### AIM
Reproduce every line of the records below verbatim, keeping each character, number, and line break in its original order.

"""

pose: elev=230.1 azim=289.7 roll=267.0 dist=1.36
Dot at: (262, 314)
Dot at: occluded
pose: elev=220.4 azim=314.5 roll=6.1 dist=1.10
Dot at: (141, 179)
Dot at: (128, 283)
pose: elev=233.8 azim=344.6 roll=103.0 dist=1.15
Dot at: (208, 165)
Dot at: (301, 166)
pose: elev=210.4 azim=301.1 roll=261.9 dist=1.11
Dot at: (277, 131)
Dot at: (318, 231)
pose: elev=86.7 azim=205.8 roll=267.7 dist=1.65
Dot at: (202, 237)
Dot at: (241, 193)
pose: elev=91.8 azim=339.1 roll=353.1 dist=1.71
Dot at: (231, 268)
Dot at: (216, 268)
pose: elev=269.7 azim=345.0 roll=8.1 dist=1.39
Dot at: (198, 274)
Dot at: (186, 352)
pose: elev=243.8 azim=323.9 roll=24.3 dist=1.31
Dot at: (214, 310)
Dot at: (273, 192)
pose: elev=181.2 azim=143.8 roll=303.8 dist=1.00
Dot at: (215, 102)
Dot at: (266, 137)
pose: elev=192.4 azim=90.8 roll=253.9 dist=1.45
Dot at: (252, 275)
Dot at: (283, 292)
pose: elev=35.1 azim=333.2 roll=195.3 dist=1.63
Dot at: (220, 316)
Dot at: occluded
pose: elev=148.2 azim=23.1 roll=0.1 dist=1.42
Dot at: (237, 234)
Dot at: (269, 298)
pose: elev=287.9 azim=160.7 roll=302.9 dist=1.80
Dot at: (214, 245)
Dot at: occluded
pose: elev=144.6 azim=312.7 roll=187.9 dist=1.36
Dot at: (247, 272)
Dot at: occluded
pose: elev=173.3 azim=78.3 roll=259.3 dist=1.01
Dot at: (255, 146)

"""

### SOLUTION FOR THIS EXERCISE
pose: elev=230.1 azim=289.7 roll=267.0 dist=1.36
Dot at: (262, 314)
Dot at: occluded
pose: elev=220.4 azim=314.5 roll=6.1 dist=1.10
Dot at: (141, 179)
Dot at: (128, 283)
pose: elev=233.8 azim=344.6 roll=103.0 dist=1.15
Dot at: (208, 165)
Dot at: (301, 166)
pose: elev=210.4 azim=301.1 roll=261.9 dist=1.11
Dot at: (277, 131)
Dot at: (318, 231)
pose: elev=86.7 azim=205.8 roll=267.7 dist=1.65
Dot at: (202, 237)
Dot at: (241, 193)
pose: elev=91.8 azim=339.1 roll=353.1 dist=1.71
Dot at: (231, 268)
Dot at: (216, 268)
pose: elev=269.7 azim=345.0 roll=8.1 dist=1.39
Dot at: (198, 274)
Dot at: (186, 352)
pose: elev=243.8 azim=323.9 roll=24.3 dist=1.31
Dot at: (214, 310)
Dot at: (273, 192)
pose: elev=181.2 azim=143.8 roll=303.8 dist=1.00
Dot at: (215, 102)
Dot at: (266, 137)
pose: elev=192.4 azim=90.8 roll=253.9 dist=1.45
Dot at: (252, 275)
Dot at: (283, 292)
pose: elev=35.1 azim=333.2 roll=195.3 dist=1.63
Dot at: (220, 316)
Dot at: occluded
pose: elev=148.2 azim=23.1 roll=0.1 dist=1.42
Dot at: (237, 234)
Dot at: (269, 298)
pose: elev=287.9 azim=160.7 roll=302.9 dist=1.80
Dot at: (214, 245)
Dot at: occluded
pose: elev=144.6 azim=312.7 roll=187.9 dist=1.36
Dot at: (247, 272)
Dot at: occluded
pose: elev=173.3 azim=78.3 roll=259.3 dist=1.01
Dot at: (255, 146)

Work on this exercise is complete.